Comment by few

2 months ago

I felt like one or two decades ago, all the rage was about rewriting programs into just two primitives: map and reduce.

For example filter can be expressed as:

  is_even = lambda x: x % 2 == 0
  mapped = map(lambda x: [x] if is_even(x) else [], data)
  filtered = reduce(lambda x, y: x + y, mapped, [])

But then the world moved on from it because it was too rigid

MapReduce is nice but it doesn't, by itself, help you reason about pushdowns for one. Parquet, for example, can pushdown select/project/filter, and that's lost if you have MapReduce. And a reduce is just a shuffle + map, not very different from a distributed join. MapReduce as an escape hatch over what is fundamentally still relational algebra may be a good intuition.

There might have been some misunderstanding there.

The point of map/reduce was that it could easily be parallelized across large numbers of machines, for processing very large amounts of data. Hadoop implemented the first open-source example of this.

The limitations on what it could do were well-known from the start. No-one who knew what they were doing proposed that programs should be rewritten that way unless you were processing enough data to need to run them distributed on a cluster, in which case that was often your best option.

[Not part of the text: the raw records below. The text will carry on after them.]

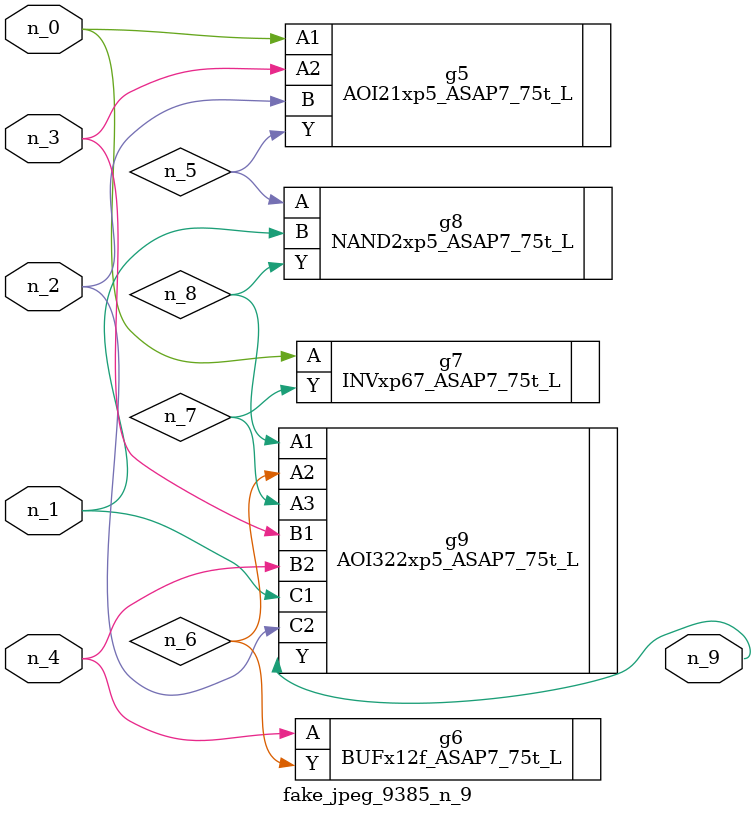
<source format=v>
module fake_jpeg_9385_n_9 (n_3, n_2, n_1, n_0, n_4, n_9);

input n_3;
input n_2;
input n_1;
input n_0;
input n_4;

output n_9;

wire n_8;
wire n_6;
wire n_5;
wire n_7;

AOI21xp5_ASAP7_75t_L g5 ( 
.A1(n_0),
.A2(n_3),
.B(n_2),
.Y(n_5)
);

BUFx12f_ASAP7_75t_L g6 ( 
.A(n_4),
.Y(n_6)
);

INVxp67_ASAP7_75t_L g7 ( 
.A(n_0),
.Y(n_7)
);

NAND2xp5_ASAP7_75t_L g8 ( 
.A(n_5),
.B(n_1),
.Y(n_8)
);

AOI322xp5_ASAP7_75t_L g9 ( 
.A1(n_8),
.A2(n_6),
.A3(n_7),
.B1(n_3),
.B2(n_4),
.C1(n_1),
.C2(n_2),
.Y(n_9)
);


endmodule
</source>
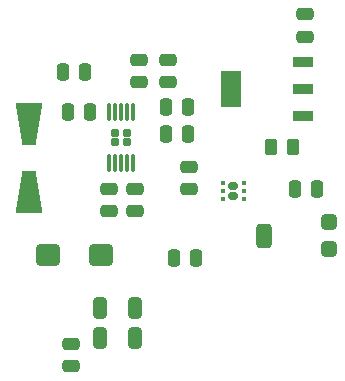
<source format=gbr>
%TF.GenerationSoftware,KiCad,Pcbnew,8.0.8+dfsg-1*%
%TF.CreationDate,2025-07-13T00:35:59+05:30*%
%TF.ProjectId,sanket,73616e6b-6574-42e6-9b69-6361645f7063,4.1*%
%TF.SameCoordinates,Original*%
%TF.FileFunction,Paste,Bot*%
%TF.FilePolarity,Positive*%
%FSLAX46Y46*%
G04 Gerber Fmt 4.6, Leading zero omitted, Abs format (unit mm)*
G04 Created by KiCad (PCBNEW 8.0.8+dfsg-1) date 2025-07-13 00:35:59*
%MOMM*%
%LPD*%
G01*
G04 APERTURE LIST*
G04 Aperture macros list*
%AMRoundRect*
0 Rectangle with rounded corners*
0 $1 Rounding radius*
0 $2 $3 $4 $5 $6 $7 $8 $9 X,Y pos of 4 corners*
0 Add a 4 corners polygon primitive as box body*
4,1,4,$2,$3,$4,$5,$6,$7,$8,$9,$2,$3,0*
0 Add four circle primitives for the rounded corners*
1,1,$1+$1,$2,$3*
1,1,$1+$1,$4,$5*
1,1,$1+$1,$6,$7*
1,1,$1+$1,$8,$9*
0 Add four rect primitives between the rounded corners*
20,1,$1+$1,$2,$3,$4,$5,0*
20,1,$1+$1,$4,$5,$6,$7,0*
20,1,$1+$1,$6,$7,$8,$9,0*
20,1,$1+$1,$8,$9,$2,$3,0*%
%AMOutline4P*
0 Free polygon, 4 corners , with rotation*
0 The origin of the aperture is its center*
0 number of corners: always 4*
0 $1 to $8 corner X, Y*
0 $9 Rotation angle, in degrees counterclockwise*
0 create outline with 4 corners*
4,1,4,$1,$2,$3,$4,$5,$6,$7,$8,$1,$2,$9*%
G04 Aperture macros list end*
%ADD10RoundRect,0.250000X0.250000X0.475000X-0.250000X0.475000X-0.250000X-0.475000X0.250000X-0.475000X0*%
%ADD11RoundRect,0.250000X0.475000X-0.250000X0.475000X0.250000X-0.475000X0.250000X-0.475000X-0.250000X0*%
%ADD12RoundRect,0.250000X-0.750000X-0.650000X0.750000X-0.650000X0.750000X0.650000X-0.750000X0.650000X0*%
%ADD13RoundRect,0.250000X-0.250000X-0.475000X0.250000X-0.475000X0.250000X0.475000X-0.250000X0.475000X0*%
%ADD14RoundRect,0.250000X-0.475000X0.250000X-0.475000X-0.250000X0.475000X-0.250000X0.475000X0.250000X0*%
%ADD15Outline4P,-1.800000X-1.150000X1.800000X-0.550000X1.800000X0.550000X-1.800000X1.150000X90.000000*%
%ADD16Outline4P,-1.800000X-1.150000X1.800000X-0.550000X1.800000X0.550000X-1.800000X1.150000X270.000000*%
%ADD17RoundRect,0.250000X-0.262500X-0.450000X0.262500X-0.450000X0.262500X0.450000X-0.262500X0.450000X0*%
%ADD18RoundRect,0.250000X0.325000X0.650000X-0.325000X0.650000X-0.325000X-0.650000X0.325000X-0.650000X0*%
%ADD19RoundRect,0.160000X0.245000X0.160000X-0.245000X0.160000X-0.245000X-0.160000X0.245000X-0.160000X0*%
%ADD20RoundRect,0.093750X0.093750X0.106250X-0.093750X0.106250X-0.093750X-0.106250X0.093750X-0.106250X0*%
%ADD21R,1.761200X0.850800*%
%ADD22R,1.761200X3.150799*%
%ADD23RoundRect,0.157500X-0.222500X0.157500X-0.222500X-0.157500X0.222500X-0.157500X0.222500X0.157500X0*%
%ADD24RoundRect,0.075000X-0.075000X0.650000X-0.075000X-0.650000X0.075000X-0.650000X0.075000X0.650000X0*%
%ADD25RoundRect,0.250000X0.400000X-0.400000X0.400000X0.400000X-0.400000X0.400000X-0.400000X-0.400000X0*%
%ADD26RoundRect,0.250000X0.400000X-0.750000X0.400000X0.750000X-0.400000X0.750000X-0.400000X-0.750000X0*%
G04 APERTURE END LIST*
D10*
%TO.C,C6*%
X109808146Y-67298600D03*
X107908146Y-67298600D03*
%TD*%
D11*
%TO.C,R7*%
X116408146Y-64798600D03*
X116408146Y-62898600D03*
%TD*%
D12*
%TO.C,L1*%
X106220346Y-79436600D03*
X110720346Y-79436600D03*
%TD*%
D13*
%TO.C,R8*%
X116181100Y-69183000D03*
X118081100Y-69183000D03*
%TD*%
D14*
%TO.C,C10*%
X118131900Y-71926200D03*
X118131900Y-73826200D03*
%TD*%
D15*
%TO.C,D1*%
X104658146Y-74098600D03*
D16*
X104658146Y-68298600D03*
%TD*%
D17*
%TO.C,R4*%
X125144200Y-70249800D03*
X126969200Y-70249800D03*
%TD*%
D14*
%TO.C,R11*%
X113610700Y-73821000D03*
X113610700Y-75721000D03*
%TD*%
D18*
%TO.C,C7*%
X113612500Y-83915000D03*
X110662500Y-83915000D03*
%TD*%
D19*
%TO.C,U3*%
X121891100Y-74396600D03*
X121891100Y-73596600D03*
D20*
X122778600Y-73346600D03*
X122778600Y-73996600D03*
X122778600Y-74646600D03*
X121003600Y-74646600D03*
X121003600Y-73996600D03*
X121003600Y-73346600D03*
%TD*%
D10*
%TO.C,C4*%
X118101500Y-66897000D03*
X116201500Y-66897000D03*
%TD*%
D14*
%TO.C,R6*%
X113908146Y-62898600D03*
X113908146Y-64798600D03*
%TD*%
D11*
%TO.C,C9*%
X108162500Y-88815000D03*
X108162500Y-86915000D03*
%TD*%
D13*
%TO.C,C3*%
X107494300Y-63899800D03*
X109394300Y-63899800D03*
%TD*%
D14*
%TO.C,R3*%
X127987100Y-59038200D03*
X127987100Y-60938200D03*
%TD*%
D21*
%TO.C,Q1*%
X127810100Y-63073000D03*
X127810100Y-65373000D03*
X127810100Y-67673000D03*
D22*
X121760100Y-65373000D03*
%TD*%
D23*
%TO.C,U2*%
X112878146Y-69058600D03*
X111938146Y-69058600D03*
X112878146Y-69838600D03*
X111938146Y-69838600D03*
D24*
X111408146Y-67298600D03*
X111908146Y-67298600D03*
X112408146Y-67298600D03*
X112908146Y-67298600D03*
X113408146Y-67298600D03*
X113408146Y-71598600D03*
X112908146Y-71598600D03*
X112408146Y-71598600D03*
X111908146Y-71598600D03*
X111408146Y-71598600D03*
%TD*%
D10*
%TO.C,R9*%
X118777100Y-79698600D03*
X116877100Y-79698600D03*
%TD*%
D25*
%TO.C,RV1*%
X130019100Y-78950600D03*
D26*
X124519100Y-77800600D03*
D25*
X130019100Y-76650600D03*
%TD*%
D18*
%TO.C,C8*%
X113612500Y-86415000D03*
X110662500Y-86415000D03*
%TD*%
D10*
%TO.C,C5*%
X129003100Y-73856600D03*
X127103100Y-73856600D03*
%TD*%
D11*
%TO.C,R10*%
X111426300Y-75721000D03*
X111426300Y-73821000D03*
%TD*%
M02*

</source>
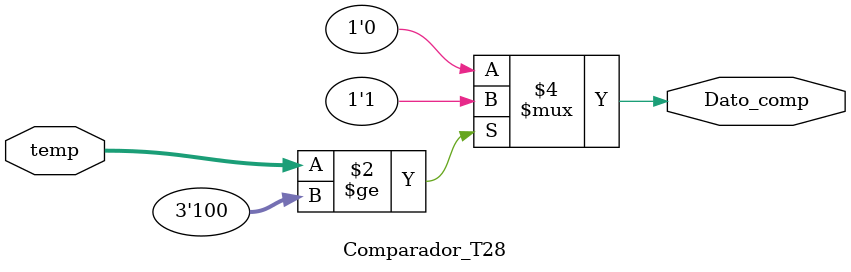
<source format=v>
`timescale 1ns / 1ps
module Comparador_T28(
	input wire [2:0] temp,
	output reg Dato_comp
    );
localparam temp28 = 3'b100;
	 
	 always @*
		 
		 if (temp >= temp28)
		 
			Dato_comp <= 1'b1;
			
		else 
			Dato_comp <= 1'b0;
			 

endmodule

</source>
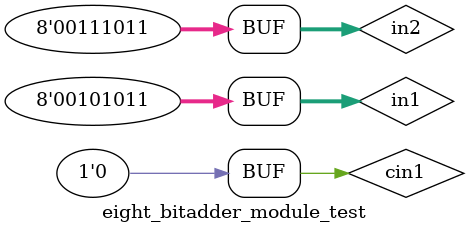
<source format=v>
`timescale 1ns / 1ps


module and_module_test();
    reg in1;
    reg in2;
    
    wire o;
    
    and_module uut(in1,in2,o);
    
    initial begin
    in1=0;  in2=0;   #250;
    in1=0;  in2=1;   #250;
    in1=1;  in2=0;   #250;
    in1=1;  in2=1;   #250;
    end
endmodule

module or_module_test();
    reg in1;
    reg in2;
    
    wire o;
    
    or_module uut(in1,in2,o);
    
    initial begin
    in1=0;  in2=0;   #250;
    in1=0;  in2=1;   #250;
    in1=1;  in2=0;   #250;
    in1=1;  in2=1;   #250;
    end
endmodule

module not_module_test();
    reg in1;
    
    wire o;
    
    not_module uut(in1,o);
    
    initial begin
    in1=0;  #500;
    in1=1;  #500;
    end
endmodule

module nand_module_test();
    reg in1;
    reg in2;
    
    wire o;
    
    nand_module uut(in1,in2,o);
    
    initial begin
    in1=0;  in2=0;   #250;
    in1=0;  in2=1;   #250;
    in1=1;  in2=0;   #250;
    in1=1;  in2=1;   #250;
    end
endmodule

module xor_module_test();
    reg in1;
    reg in2;
    
    wire o;
    
    xor_module uut(in1,in2,o);
    
    initial begin
    in1=0;  in2=0;   #250;
    in1=0;  in2=1;   #250;
    in1=1;  in2=0;   #250;
    in1=1;  in2=1;   #250;
    end
endmodule

module decoder_3to8_module_test();
    reg in1;
    reg in2;
    reg in3;
    
    wire o1,o2,o3,o4,o5,o6,o7,o8;
    
    decoder_3to8_module uut(in1,in2,in3,o1,o2,o3,o4,o5,o6,o7,o8);
    
    initial begin
    in1=0;  in2=0;   in3=0;  #125;
    in1=0;  in2=0;   in3=1;  #125;
    in1=0;  in2=1;   in3=0;  #125;
    in1=0;  in2=1;   in3=1;  #125;
    in1=1;  in2=0;   in3=0;  #125;
    in1=1;  in2=0;   in3=1;  #125;
    in1=1;  in2=1;   in3=0;  #125;
    in1=1;  in2=1;   in3=1;  #125;
    end
endmodule

module F2_module_test();
    reg a;
    reg b;
    reg c;
    
    wire o;
    
    F2 uut(a,b,c,o);
    
    initial begin
    a=0;  b=0;   c=0;  #125;
    a=0;  b=0;   c=1;  #125;
    a=0;  b=1;   c=0;  #125;
    a=0;  b=1;   c=1;  #125;
    a=1;  b=0;   c=0;  #125;
    a=1;  b=0;   c=1;  #125;
    a=1;  b=1;   c=0;  #125;
    a=1;  b=1;   c=1;  #125;
    end
endmodule


module F3_module_test();
    reg a;
    reg b;
    reg c;
    
    wire o;
    
    F3 uut(a,b,c,o);
    
    initial begin
    a=0;  b=0;   c=0;  #125;
    a=0;  b=0;   c=1;  #125;
    a=0;  b=1;   c=0;  #125;
    a=0;  b=1;   c=1;  #125;
    a=1;  b=0;   c=0;  #125;
    a=1;  b=0;   c=1;  #125;
    a=1;  b=1;   c=0;  #125;
    a=1;  b=1;   c=1;  #125;
    end
endmodule

module bit_halfadder_module_test();
    reg in1;
    reg in2;
    
    wire sum,carry;
    
    bit_halfadder_module uut(in1,in2,sum,carry);
    
    initial begin
    in1=0;  in2=0;   #250;
    in1=0;  in2=1;   #250;
    in1=1;  in2=0;   #250;
    in1=1;  in2=1;   #250;
    end
endmodule

module bit_fulladder_module_test();
    reg in1;
    reg in2;
    reg cin;
    
    wire sum,carry;
    
    bit_fulladder_module uut(in1,in2,cin,sum,carry);
    
    initial begin
    in1=0;  in2=0;   cin=0;  #125;
    in1=0;  in2=0;   cin=1;  #125;
    in1=0;  in2=1;   cin=0;  #125;
    in1=0;  in2=1;   cin=1;  #125;
    in1=1;  in2=0;   cin=0;  #125;
    in1=1;  in2=0;   cin=1;  #125;
    in1=1;  in2=1;   cin=0;  #125;
    in1=1;  in2=1;   cin=1;  #125;
    end
endmodule

module four_bitadder_module_test();
    reg [3:0] in1;
    reg [3:0] in2;
    reg cin1;
    
    wire [3:0] sum;
    wire carry;
    
    four_bitadder_module uut(in1,in2,cin1,sum,carry);
    
    initial begin
    in1=4'd 8;  in2=4'd 1;   cin1=0;  #125;   //8+1
    in1=4'd 2;  in2=4'd 7;   cin1=0;  #125;   //2+7
    in1=4'd 4;  in2=4'd 5;   cin1=0;  #125;   //4+5
    in1=4'd 11; in2=4'd 10;  cin1=0;  #125; //11+10
    in1=4'd 14; in2=4'd 5;   cin1=0;  #125;  //14+5
    in1=4'd 15; in2=4'd 9;   cin1=0;  #125;  //15+9
    in1=4'd 6;  in2=4'd 3;   cin1=0;  #125;   //6+3
    in1=4'd 8;  in2=4'd 12;  cin1=0;  #125;  //8+12
    end
endmodule

module eight_bitadder_module_test();
    reg [7:0] in1;
    reg [7:0] in2;
    reg cin1;
    
    wire [7:0] sum;
    wire carry;
    
    eight_bitadder_module uut(in1,in2,cin1,sum,carry);
    
    initial begin
    in1=8'd 29;  in2=8'd 5;   cin1=0;  #125;   //29+5
    in1=8'd 51;  in2=8'd 92;   cin1=0;  #125;   //51+92
    in1=8'd 17;  in2=8'd 28;   cin1=0;  #125;   //17+28
    in1=8'd 191; in2=8'd 2;  cin1=0;  #125; //191+2
    in1=8'd 200; in2=8'd 95;   cin1=0;  #125;  //200+95
    in1=8'd 49; in2=8'd 25;   cin1=0;  #125;  //49+25
    in1=8'd 78;  in2=8'd 255;   cin1=0;  #125;   //78+255
    in1=8'd 43;  in2=8'd 59;  cin1=0;  #125;  //43+59
    end
endmodule
</source>
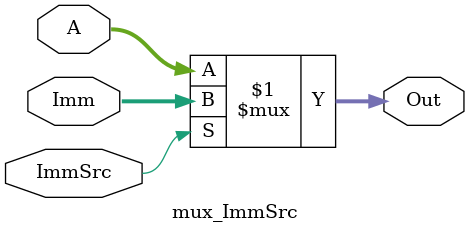
<source format=sv>
module mux_ImmSrc (input logic [15:0] A, Imm,
						input logic ImmSrc,
						output logic [15:0] Out);
					
		assign Out = ( ImmSrc ) ? Imm : A;

endmodule  
</source>
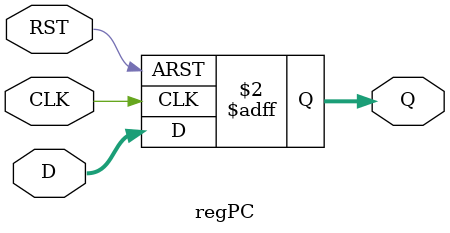
<source format=v>
`timescale 1ns / 1ps

module regPC(
    input CLK,
    input RST,
    input [31:0] D,
    output [31:0] Q
    );
    
    reg[31:0] Q;
    always @(posedge CLK or posedge RST)
    if(RST)
    Q <= 32'h00000000;
    else
    Q <= D;
    
endmodule






</source>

Many of the limitations of pure map/reduce were overcome by adding steps to the basic map/reduce parallel pipelines. Apache Spark is one example. It still has map and reduce operations in its pipeline, but it has several other operations as well. Nothing better than map and reduce has been found for the purpose it serves in such pipelines.

Reductions are painful because they specify a sequence of ordered operations. Runtime is O(N), where N is the sequence length, regardless of amount of hardware. So you want to work at a higher level where you can exploit commutativity and independence of some (or even most) operations.

  • You can reduce in parallel. That was the whole point of MapReduce. For example, the sum abcdefgh can be found by first ab, cd, ef, gh; then those results (ab)(cd), (ef)(gh); then the final result by (abcd)(efgh). That's just three steps to compute seven sums.

    • No, you can not. Your example is correct only if addition is associative. And it is not always associative. Hence the need for higher abstractions, where you model commutativity and associativity of certain operations.

  • You're right it's primarily a runtime + compiler + language issue. I really don't understand why people tried to force functional programming in environments without decent algebraic reasoning mechanisms.

    Modern graph reducers have inherent confluence and aren't reliant on explicit commutation. They can do everything parallel and out of order (until they have to talk to some extrinsic thing like getting input or spitting out output), including arbitrary side-effectual mutation. We really live in the future.

Performance aside it seems you could do most maybe a the ops with those three. I say three because your sneaky plus is a union operation. So map, reduce and union.

But you are also allowing arbitrary code expressions. So it is less lego-like.